What to do:
The records that follow are to be repeated exactly, without any pictures.

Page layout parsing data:
_____
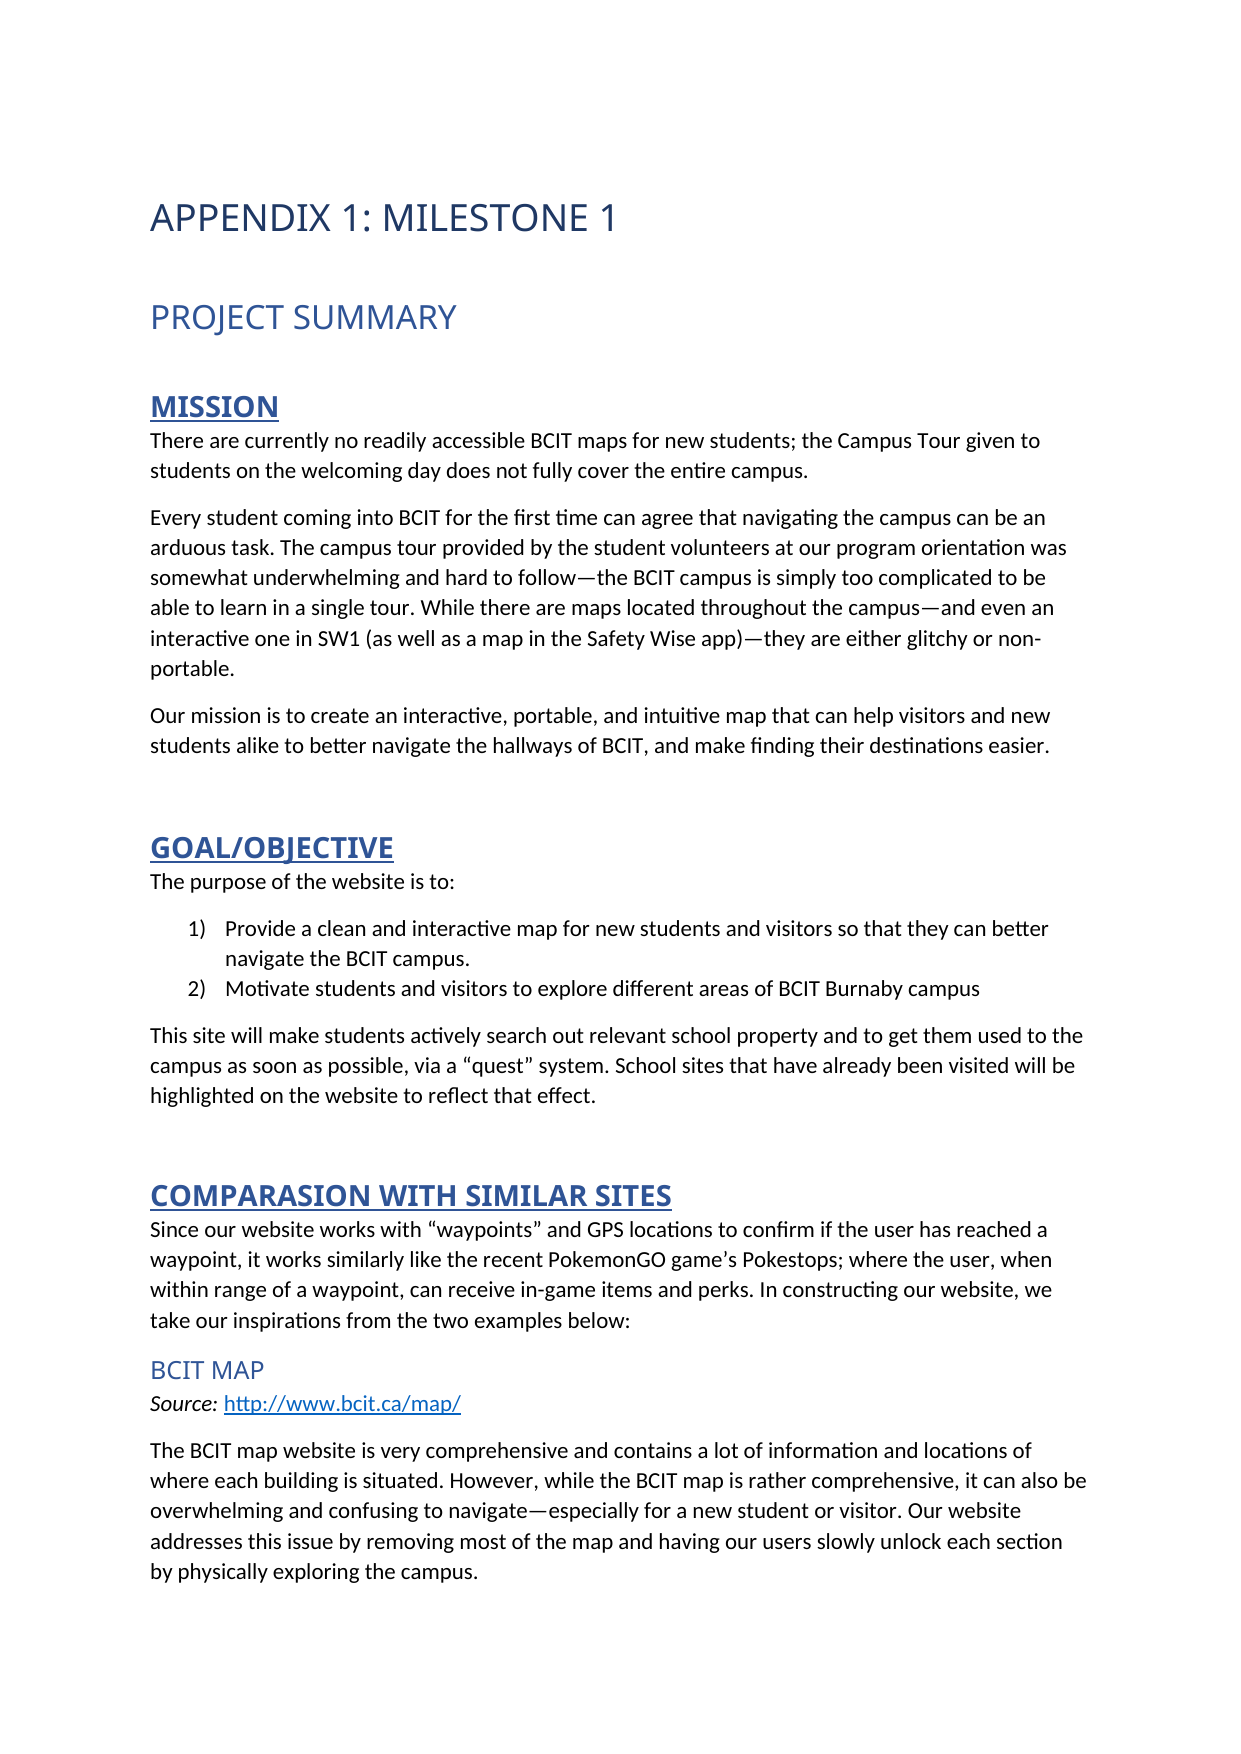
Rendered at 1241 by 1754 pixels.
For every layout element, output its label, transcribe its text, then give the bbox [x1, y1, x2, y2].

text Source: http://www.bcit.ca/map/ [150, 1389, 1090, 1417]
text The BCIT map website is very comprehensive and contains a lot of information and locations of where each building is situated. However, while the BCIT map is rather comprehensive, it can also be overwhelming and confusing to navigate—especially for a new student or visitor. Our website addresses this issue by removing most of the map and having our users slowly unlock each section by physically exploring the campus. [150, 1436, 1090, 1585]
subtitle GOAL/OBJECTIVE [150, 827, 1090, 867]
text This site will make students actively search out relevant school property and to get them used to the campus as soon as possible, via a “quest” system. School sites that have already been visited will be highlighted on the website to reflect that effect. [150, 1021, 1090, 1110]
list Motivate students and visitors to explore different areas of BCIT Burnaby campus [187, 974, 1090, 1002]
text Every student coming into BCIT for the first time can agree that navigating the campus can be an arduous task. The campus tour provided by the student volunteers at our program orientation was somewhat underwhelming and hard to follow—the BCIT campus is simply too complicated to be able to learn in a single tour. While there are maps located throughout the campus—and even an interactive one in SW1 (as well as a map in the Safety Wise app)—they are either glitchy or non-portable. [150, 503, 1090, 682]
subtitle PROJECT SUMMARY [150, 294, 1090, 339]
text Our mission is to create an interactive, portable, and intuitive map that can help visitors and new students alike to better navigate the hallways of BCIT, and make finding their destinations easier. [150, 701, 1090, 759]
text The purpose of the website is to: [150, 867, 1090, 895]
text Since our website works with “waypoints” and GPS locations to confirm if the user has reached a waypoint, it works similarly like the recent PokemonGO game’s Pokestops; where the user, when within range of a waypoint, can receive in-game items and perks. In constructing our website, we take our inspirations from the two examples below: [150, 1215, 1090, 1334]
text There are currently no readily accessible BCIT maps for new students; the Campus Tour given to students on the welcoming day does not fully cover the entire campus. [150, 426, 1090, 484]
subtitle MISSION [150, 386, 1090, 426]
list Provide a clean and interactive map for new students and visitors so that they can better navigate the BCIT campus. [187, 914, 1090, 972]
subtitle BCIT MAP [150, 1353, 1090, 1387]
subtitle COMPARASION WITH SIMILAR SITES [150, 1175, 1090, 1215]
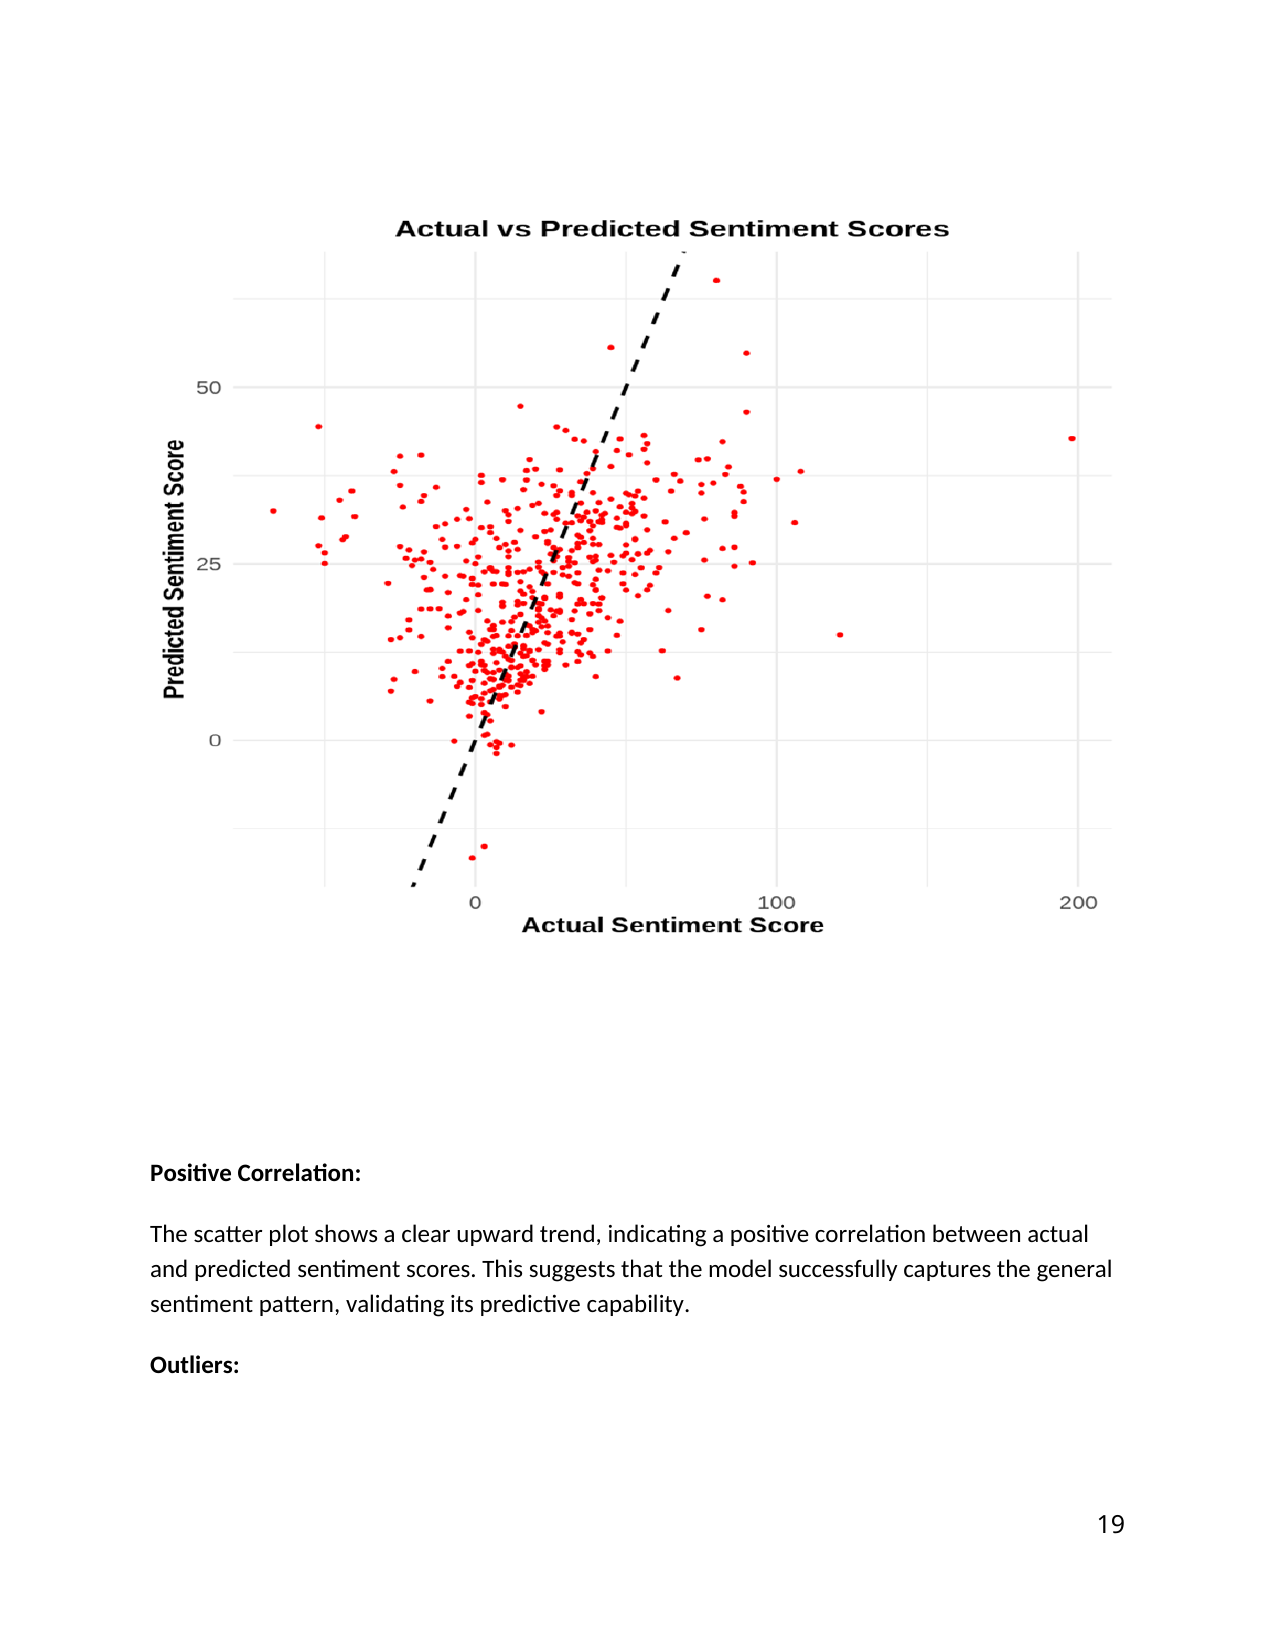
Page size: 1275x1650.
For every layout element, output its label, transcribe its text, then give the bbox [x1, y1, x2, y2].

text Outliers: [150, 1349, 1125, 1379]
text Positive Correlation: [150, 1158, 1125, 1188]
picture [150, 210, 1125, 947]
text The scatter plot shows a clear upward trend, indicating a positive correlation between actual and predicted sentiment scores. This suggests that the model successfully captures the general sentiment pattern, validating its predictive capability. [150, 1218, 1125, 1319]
_____
Output of the exercise:
Rendered at 1241 by 1754 pixels.
For every layout element, output its label, transcribe its text, then give the bbox [x1, y1, x2, y2].

text Source: http://www.bcit.ca/map/ [150, 1389, 1090, 1417]
text The BCIT map website is very comprehensive and contains a lot of information and locations of where each building is situated. However, while the BCIT map is rather comprehensive, it can also be overwhelming and confusing to navigate—especially for a new student or visitor. Our website addresses this issue by removing most of the map and having our users slowly unlock each section by physically exploring the campus. [150, 1436, 1090, 1585]
subtitle GOAL/OBJECTIVE [150, 827, 1090, 867]
text This site will make students actively search out relevant school property and to get them used to the campus as soon as possible, via a “quest” system. School sites that have already been visited will be highlighted on the website to reflect that effect. [150, 1021, 1090, 1110]
list Motivate students and visitors to explore different areas of BCIT Burnaby campus [187, 974, 1090, 1002]
text Every student coming into BCIT for the first time can agree that navigating the campus can be an arduous task. The campus tour provided by the student volunteers at our program orientation was somewhat underwhelming and hard to follow—the BCIT campus is simply too complicated to be able to learn in a single tour. While there are maps located throughout the campus—and even an interactive one in SW1 (as well as a map in the Safety Wise app)—they are either glitchy or non-portable. [150, 503, 1090, 682]
subtitle PROJECT SUMMARY [150, 294, 1090, 339]
text Our mission is to create an interactive, portable, and intuitive map that can help visitors and new students alike to better navigate the hallways of BCIT, and make finding their destinations easier. [150, 701, 1090, 759]
text The purpose of the website is to: [150, 867, 1090, 895]
text Since our website works with “waypoints” and GPS locations to confirm if the user has reached a waypoint, it works similarly like the recent PokemonGO game’s Pokestops; where the user, when within range of a waypoint, can receive in-game items and perks. In constructing our website, we take our inspirations from the two examples below: [150, 1215, 1090, 1334]
text There are currently no readily accessible BCIT maps for new students; the Campus Tour given to students on the welcoming day does not fully cover the entire campus. [150, 426, 1090, 484]
subtitle MISSION [150, 386, 1090, 426]
list Provide a clean and interactive map for new students and visitors so that they can better navigate the BCIT campus. [187, 914, 1090, 972]
subtitle BCIT MAP [150, 1353, 1090, 1387]
subtitle COMPARASION WITH SIMILAR SITES [150, 1175, 1090, 1215]
Page size: 1275x1650.
For every layout element, output its label, transcribe its text, then give the bbox [x1, y1, x2, y2].

text Outliers: [150, 1349, 1125, 1379]
text Positive Correlation: [150, 1158, 1125, 1188]
picture [150, 210, 1125, 947]
text The scatter plot shows a clear upward trend, indicating a positive correlation between actual and predicted sentiment scores. This suggests that the model successfully captures the general sentiment pattern, validating its predictive capability. [150, 1218, 1125, 1319]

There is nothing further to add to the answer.